• PROBLEM DESCRIPTION:
Reproduce the passage of the dedication below word for word, from "I took, I confess, a" to "I have done.".

• ARTICLE:
"""

John
Lightfoot NT Commentary
Exercitations upon the Gospel of St. John

To the Right Honourable

Sir Orlando Bridegeman;

Knight and Baronet;

Lord Keeper of the Great Seal of England,

And

One of His Majesty's Most Honourable Privy-Council.


My Lord,

Let me bespeak you in the words of Orosius to St. Austin: "I have obeyed your commands (my most honoured lord); I wish I could say, to as much purpose as I have done it willingly: but I satisfy myself with the bare testimony of my obedience, wherein my will and endeavour is at least seen."

Such is your lordship's value for the Holy Scriptures, such hath been your care to promote and encourage the explication of them for the benefit of others, that you have not disdained my poor endeavours of this kind; animating me to a progress in what I have begun, not only with bare entreaties, but with the additions of your lordship's counsel, assistance, patronage, and bounty.

I should be the most stupid amongst men, if such kind and benign encouragements should not inflame me to attempt something, wherein at least I may give your lordship some specimen, not only of my obedience, but gratitude.

I confess myself, by I know not what kind of genius, warmly carried out towards these kind of studies, than which nothing can to me be more delightsome and satisfactory. But when it pleases your lordship both to add such sails to my little vessel, and also fill those sails with such gales of your favour, I still the more pleasingly engage myself, having not only the conscience of my own duty, but an ambition of serving your lordship, and approving myself grateful to quicken me to it.

Under your lordship's wings, do these worthless labours of mine adventure abroad; alas! How much below your patronage, short of your worth, and indeed of my own undertaking; the thin and slender product of a plentiful watering, aiming at great things but trifling in the performance.

I took, I confess, a high flight, when I attempted the explication of this evangelist; but how weak and languid I have proved, (besides that the thing itself speaks sufficiently,) there shall be none readier to accuse, than I to condemn myself. Let then the reader spare his censure, for I will load myself with a shameful acknowledgment, that I have adventured in things too high for me: and when he sees this, perhaps he will forgive me undertaking so difficult a task, wherein my design hath been only to be useful: nay, perhaps pity me if I cannot indeed attain at what I would. But if he will neither forgive nor pity, but still carp and censure me, let him make the experiment upon this evangelist himself; and see if he also may not step as short as I have done.

"""

• RECORDS SUPPLIED:
"""

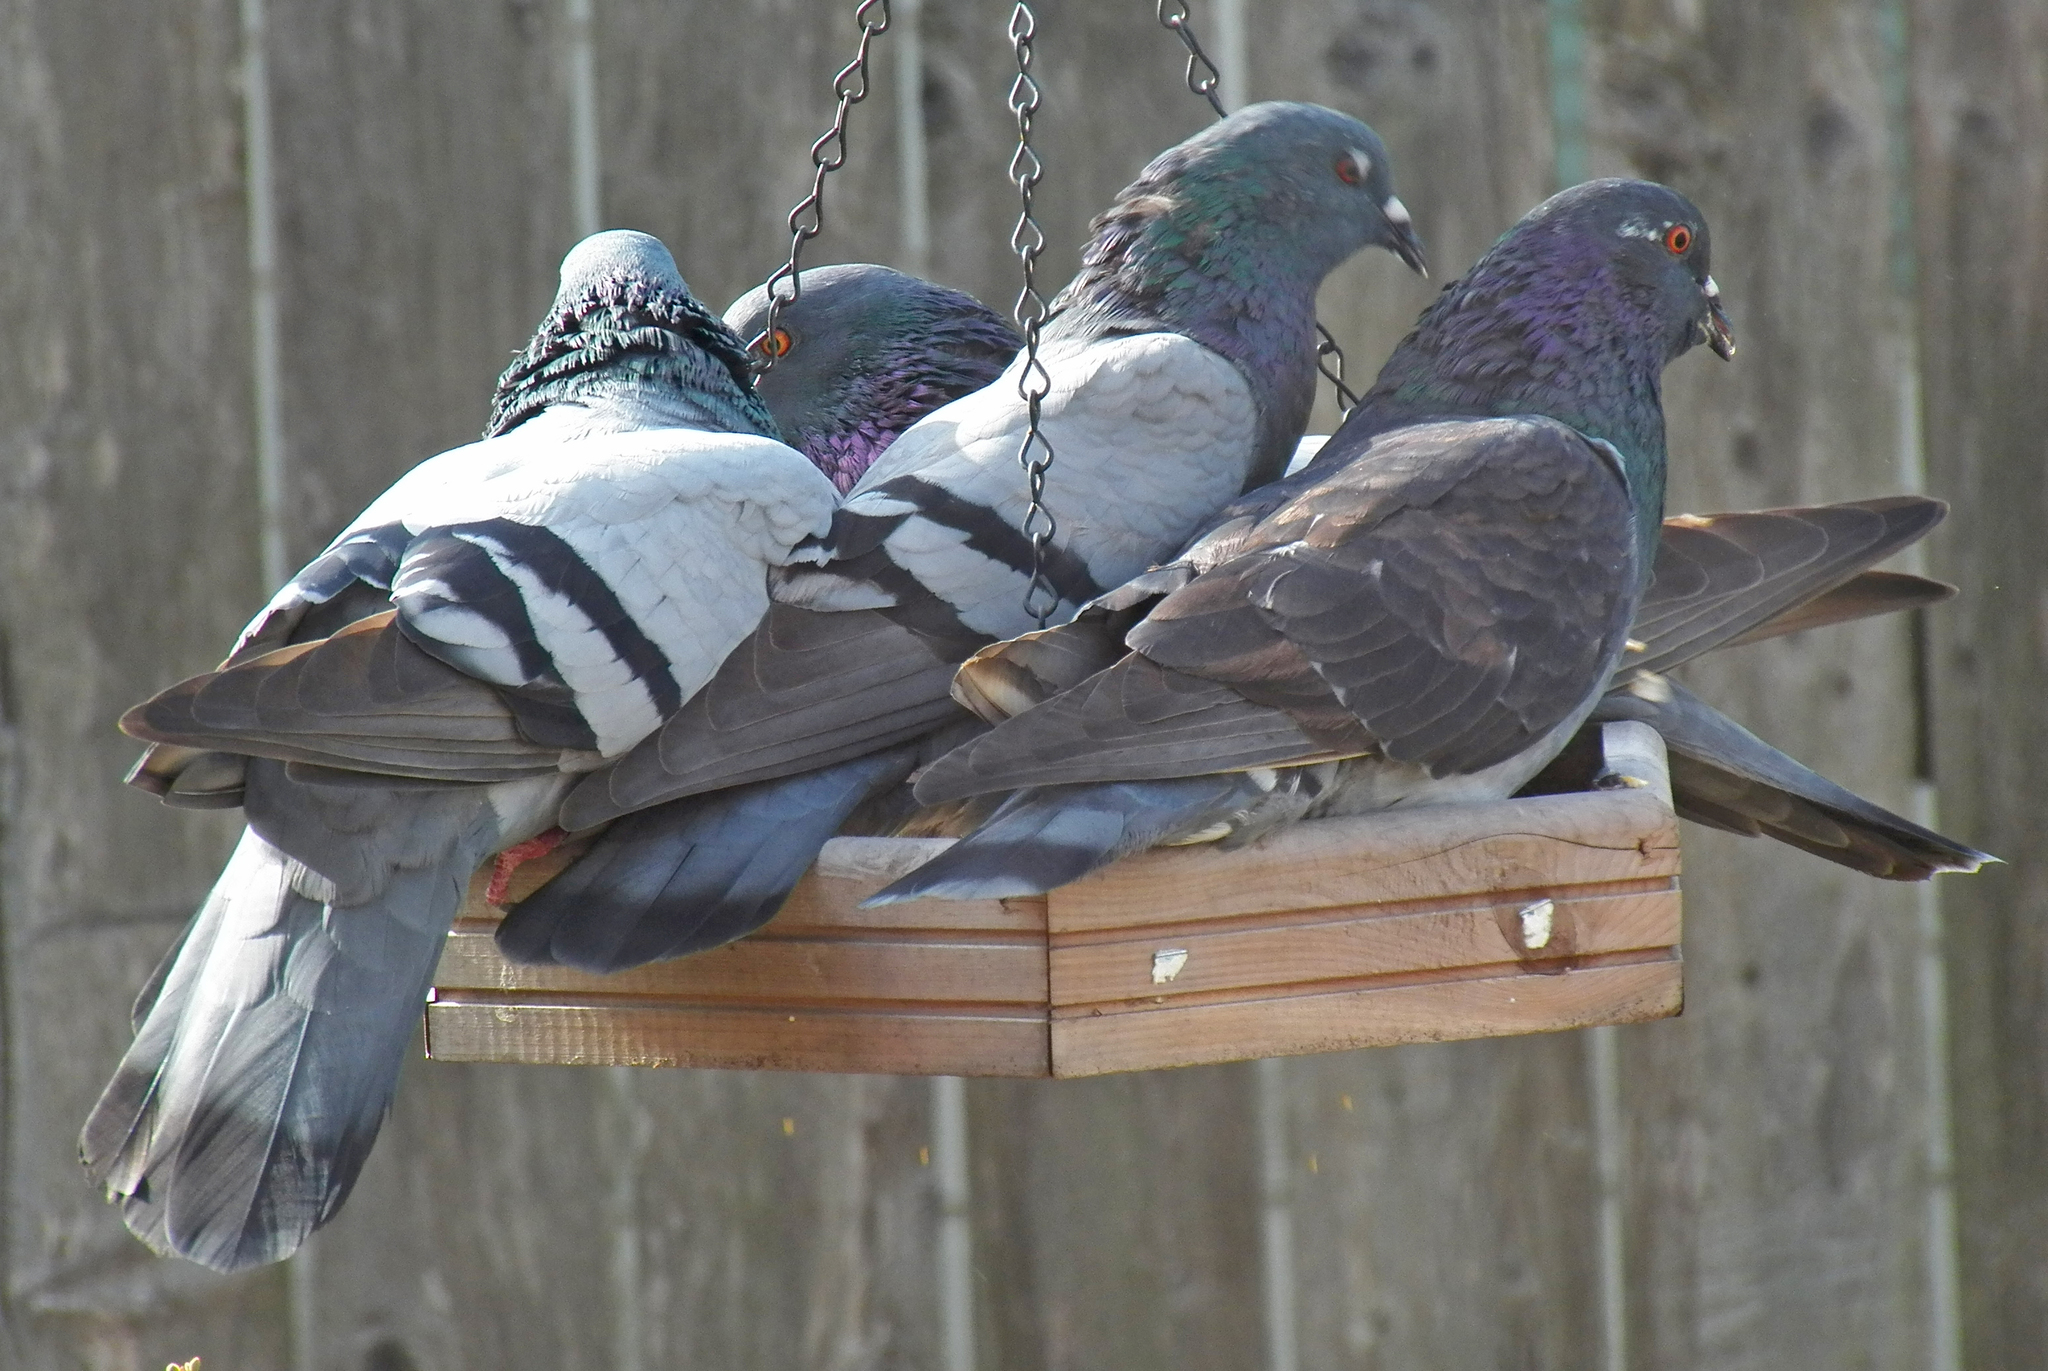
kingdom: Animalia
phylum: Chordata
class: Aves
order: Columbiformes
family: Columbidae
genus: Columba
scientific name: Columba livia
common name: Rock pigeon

"""
"""

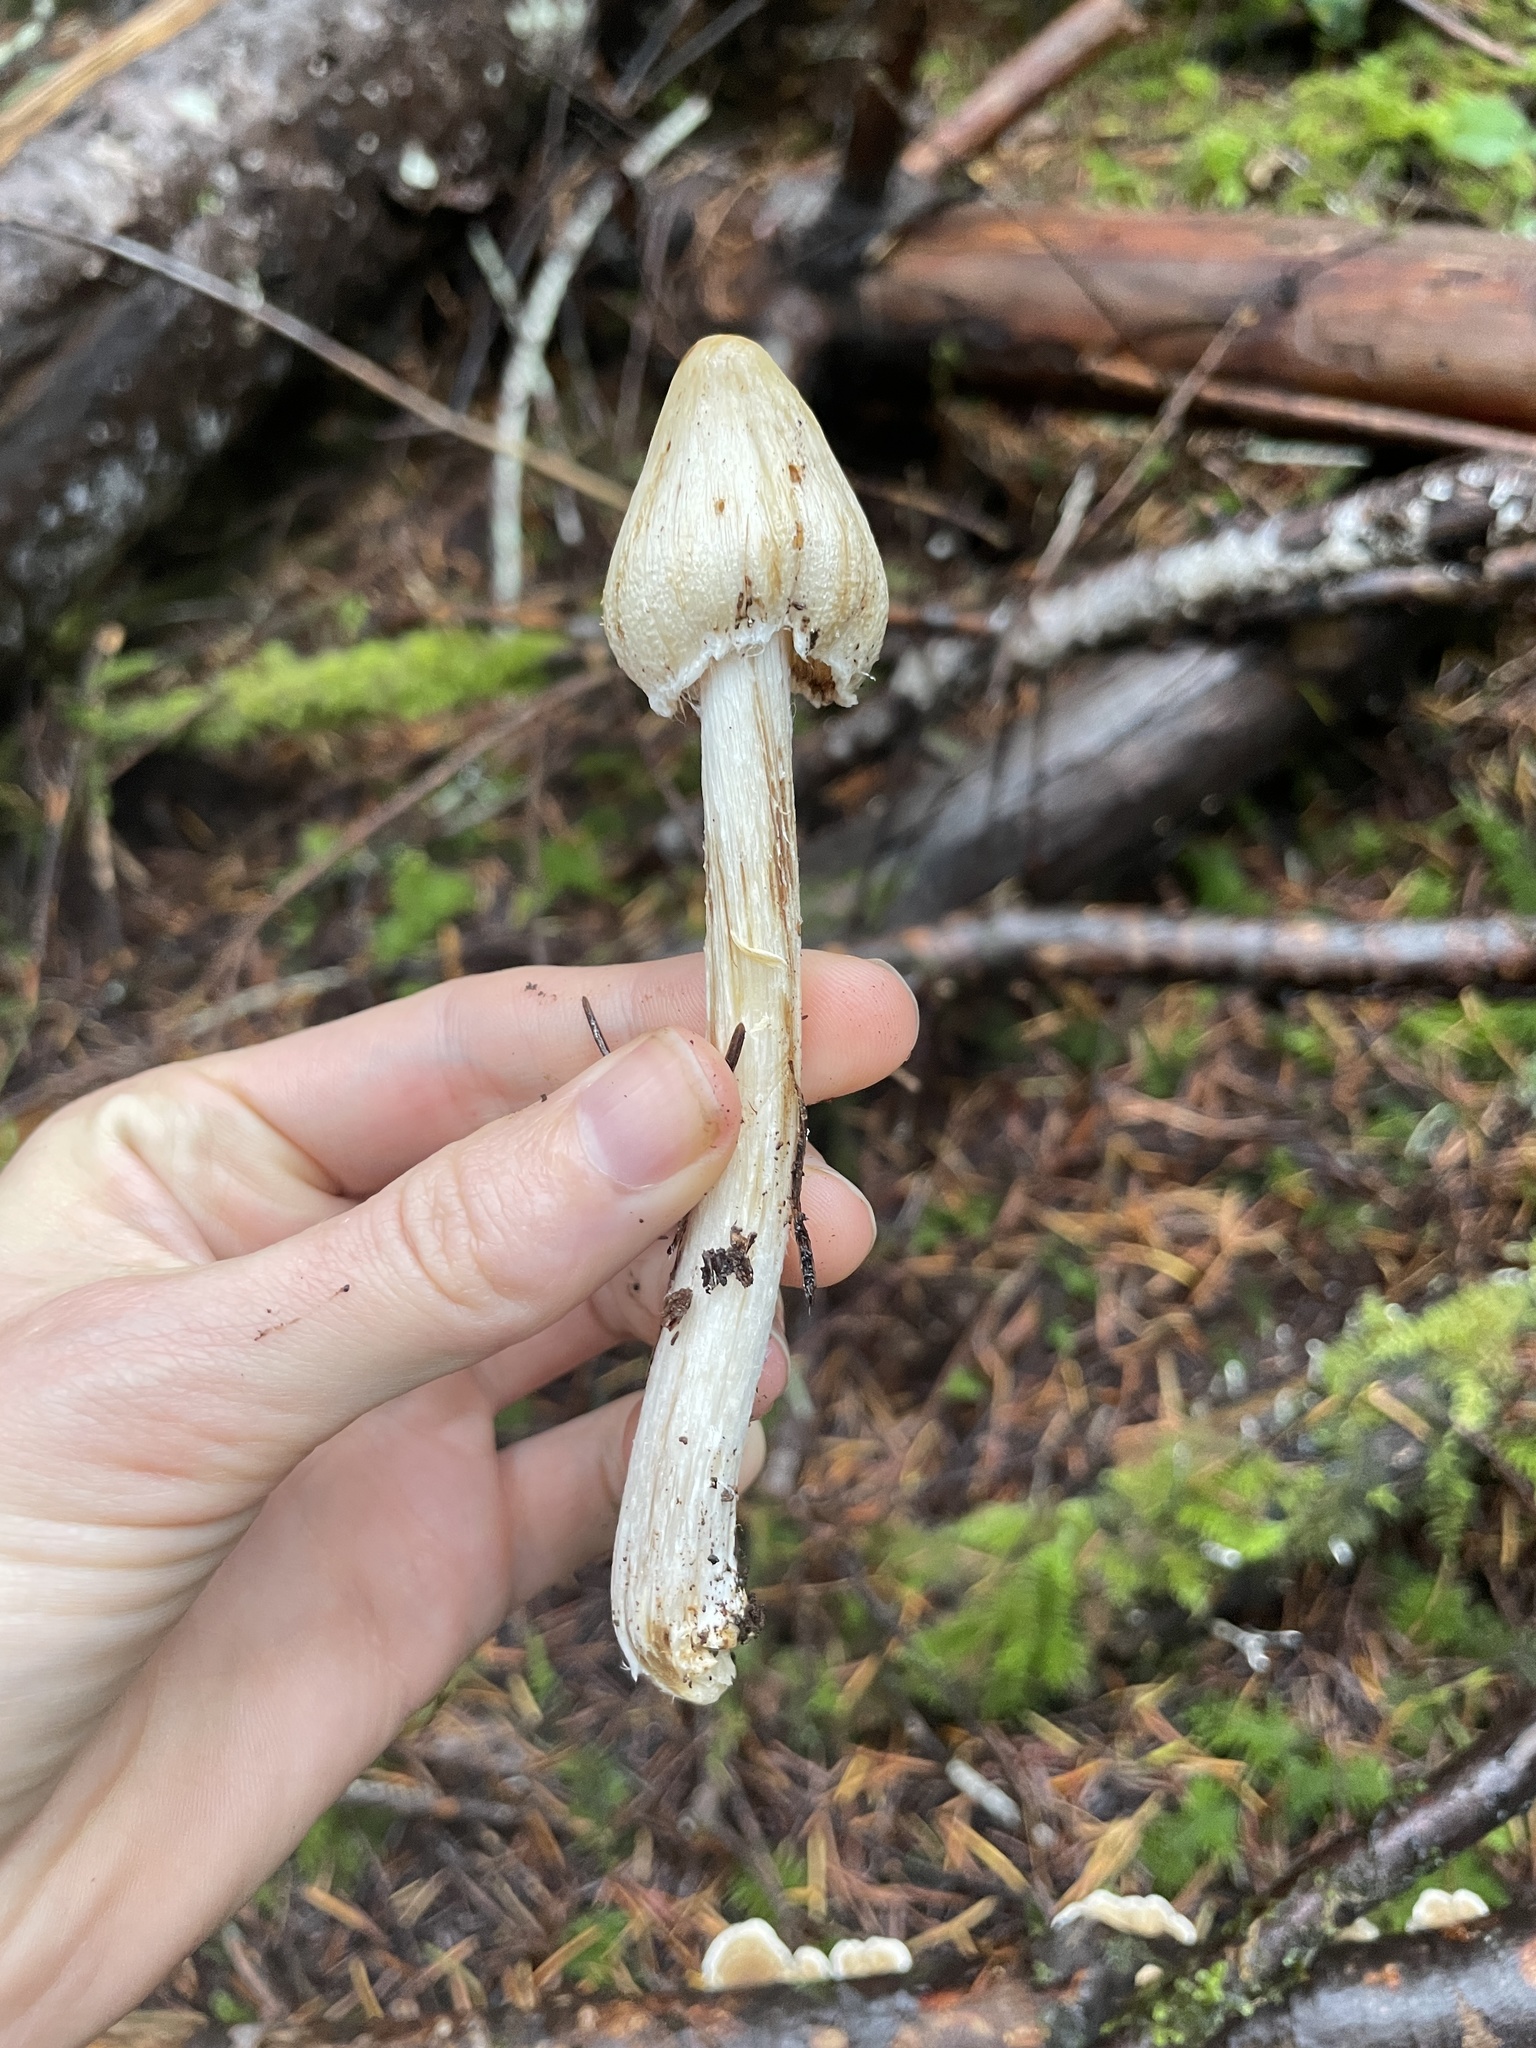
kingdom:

"""

• RESULT OF THIS TASK:
I took, I confess, a high flight, when I attempted the explication of this evangelist; but how weak and languid I have proved, (besides that the thing itself speaks sufficiently,) there shall be none readier to accuse, than I to condemn myself. Let then the reader spare his censure, for I will load myself with a shameful acknowledgment, that I have adventured in things too high for me: and when he sees this, perhaps he will forgive me undertaking so difficult a task, wherein my design hath been only to be useful: nay, perhaps pity me if I cannot indeed attain at what I would. But if he will neither forgive nor pity, but still carp and censure me, let him make the experiment upon this evangelist himself; and see if he also may not step as short as I have done.